TASK BRIEF: Put the text lines from all of the rows into a JSON list of strings, one string per line, dropping blank lines and leaving out the pictures.
#### SUPPLIED ENTRIES
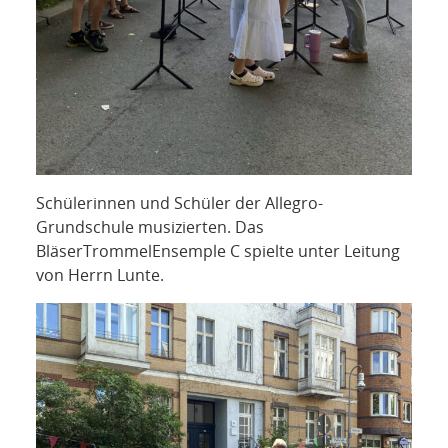
Schülerinnen und Schüler der Allegro-
Grundschule musizierten. Das
BläserTrommelEnsemple C spielte unter Leitung
von Herrn Lunte.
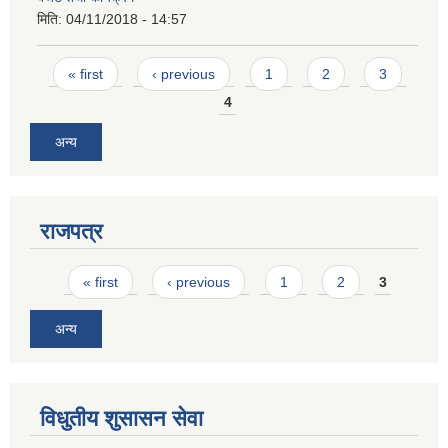
मिति:
04/11/2018 - 14:57
Pages
« first
‹ previous
1
2
3
4
अन्य
राजपत्र
Pages
« first
‹ previous
1
2
3
अन्य
विधुतीय शुसासन सेवा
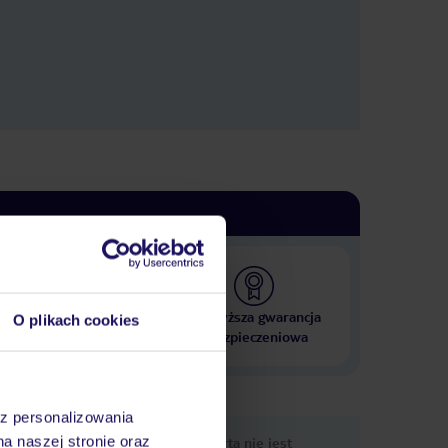
 000 hoteli w ponad 50
Najwyższa gwarancja
O plikach cookies
krajach
ubezpieczeniowa
az personalizowania
nformacje
na naszej stronie oraz
Ups, ta oferta nie jest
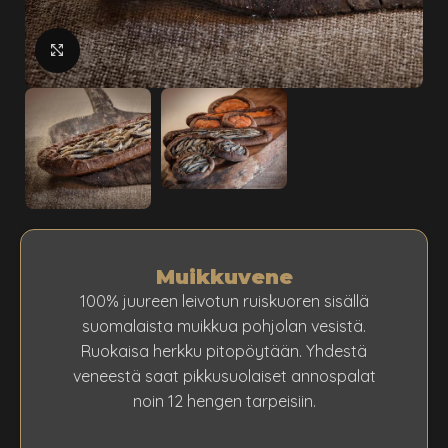
klikkaa suuremmaksi
Muikkuvene
100% juureen leivotun ruiskuoren sisällä
suomalaista muikkua pohjolan vesistä.
Ruokaisa herkku pitopöytään. Yhdestä
veneestä saat pikkusuolaiset annospalat
noin 12 hengen tarpeisiin.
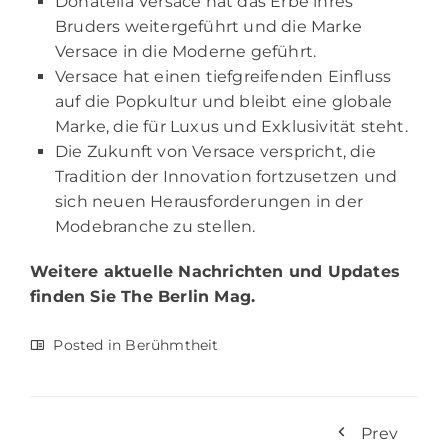
Donatella Versace hat das Erbe ihres
Bruders weitergeführt und die Marke
Versace in die Moderne geführt.
Versace hat einen tiefgreifenden Einfluss
auf die Popkultur und bleibt eine globale
Marke, die für Luxus und Exklusivität steht.
Die Zukunft von Versace verspricht, die
Tradition der Innovation fortzusetzen und
sich neuen Herausforderungen in der
Modebranche zu stellen.
Weitere aktuelle Nachrichten und Updates
finden Sie
The Berlin Mag.
Posted in
Berühmtheit
Prev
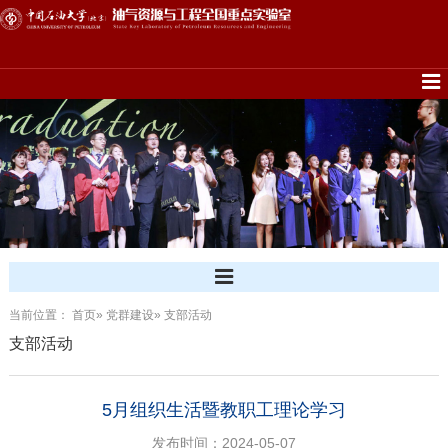
当前位置：
首页
»
党群建设
» 支部活动
支部活动
5月组织生活暨教职工理论学习
发布时间：2024-05-07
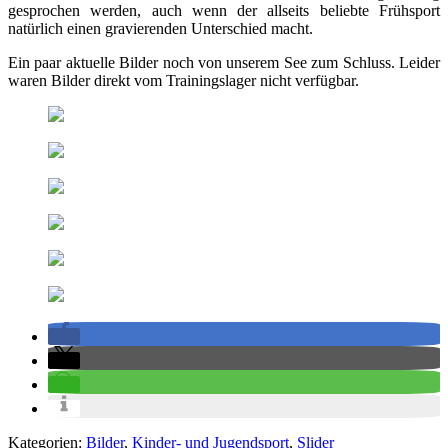
gesprochen werden, auch wenn der allseits beliebte Frühsport
natürlich einen gravierenden Unterschied macht.
Ein paar aktuelle Bilder noch von unserem See zum Schluss. Leider
waren Bilder direkt vom Trainingslager nicht verfügbar.
Kategorien:
Bilder
,
Kinder- und Jugendsport
,
Slider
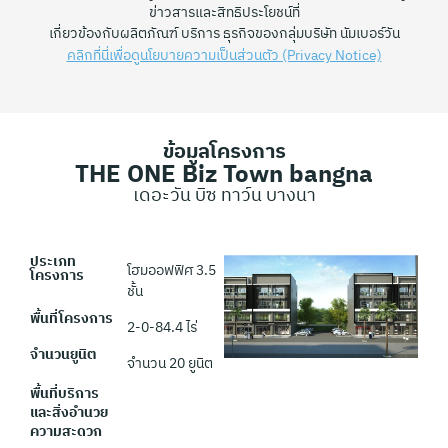
ข่าวสารและสิทธิประโยชน์ที่
เกี่ยวข้องกับผลิตภัณฑ์ บริการ ธุรกิจของกลุ่มบริษัท นัมเบอร์วัน
คลิกที่นี่เพื่อดูนโยบายความเป็นส่วนตัว (Privacy Notice)
ข้อมูลโครงการ
THE ONE Biz Town bangna
เดอะวัน บิซ ทาว์น บางนา
ประเภท
โฮมออฟฟิศ 3.5
โครงการ
ชั้น
พื้นที่โครงการ
2-0-84.4 ไร่
จำนวนยูนิต
จำนวน 20 ยูนิต
พื้นที่บริการ
และสิ่งอำนวย
ความสะดวก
########
WRITTEN SOLUTION:
[
  "Schülerinnen und Schüler der Allegro-",
  "Grundschule musizierten. Das",
  "BläserTrommelEnsemple C spielte unter Leitung",
  "von Herrn Lunte.",
  "मिति:",
  "04/11/2018 - 14:57",
  "Pages",
  "« first",
  "‹ previous",
  "1",
  "2",
  "3",
  "4",
  "अन्य",
  "राजपत्र",
  "Pages",
  "« first",
  "‹ previous",
  "1",
  "2",
  "3",
  "अन्य",
  "विधुतीय शुसासन सेवा",
  " 000 hoteli w ponad 50",
  "Najwyższa gwarancja",
  "O plikach cookies",
  "krajach",
  "ubezpieczeniowa",
  "az personalizowania",
  "nformacje",
  "na naszej stronie oraz",
  "Ups, ta oferta nie jest",
  "klikkaa suuremmaksi",
  "Muikkuvene",
  "100% juureen leivotun ruiskuoren sisällä",
  "suomalaista muikkua pohjolan vesistä.",
  "Ruokaisa herkku pitopöytään. Yhdestä",
  "veneestä saat pikkusuolaiset annospalat",
  "noin 12 hengen tarpeisiin.",
  "Donatella Versace hat das Erbe ihres",
  "Bruders weitergeführt und die Marke",
  "Versace in die Moderne geführt.",
  "Versace hat einen tiefgreifenden Einfluss",
  "auf die Popkultur und bleibt eine globale",
  "Marke, die für Luxus und Exklusivität steht.",
  "Die Zukunft von Versace verspricht, die",
  "Tradition der Innovation fortzusetzen und",
  "sich neuen Herausforderungen in der",
  "Modebranche zu stellen.",
  "Weitere aktuelle Nachrichten und Updates",
  "finden Sie",
  "The Berlin Mag.",
  "Posted in",
  "Berühmtheit",
  "Prev",
  "当前位置：",
  "首页",
  "»",
  "党群建设",
  "» 支部活动",
  "支部活动",
  "5月组织生活暨教职工理论学习",
  "发布时间：2024-05-07",
  "gesprochen werden, auch wenn der allseits beliebte Frühsport",
  "natürlich einen gravierenden Unterschied macht.",
  "Ein paar aktuelle Bilder noch von unserem See zum Schluss. Leider",
  "waren Bilder direkt vom Trainingslager nicht verfügbar.",
  "Kategorien:",
  "Bilder",
  ",",
  "Kinder- und Jugendsport",
  ",",
  "Slider",
  "ข่าวสารและสิทธิประโยชน์ที่",
  "เกี่ยวข้องกับผลิตภัณฑ์ บริการ ธุรกิจของกลุ่มบริษัท นัมเบอร์วัน",
  "คลิกที่นี่เพื่อดูนโยบายความเป็นส่วนตัว (Privacy Notice)",
  "ข้อมูลโครงการ",
  "THE ONE Biz Town bangna",
  "เดอะวัน บิซ ทาว์น บางนา",
  "ประเภท",
  "โฮมออฟฟิศ 3.5",
  "โครงการ",
  "ชั้น",
  "พื้นที่โครงการ",
  "2-0-84.4 ไร่",
  "จำนวนยูนิต",
  "จำนวน 20 ยูนิต",
  "พื้นที่บริการ",
  "และสิ่งอำนวย",
  "ความสะดวก"
]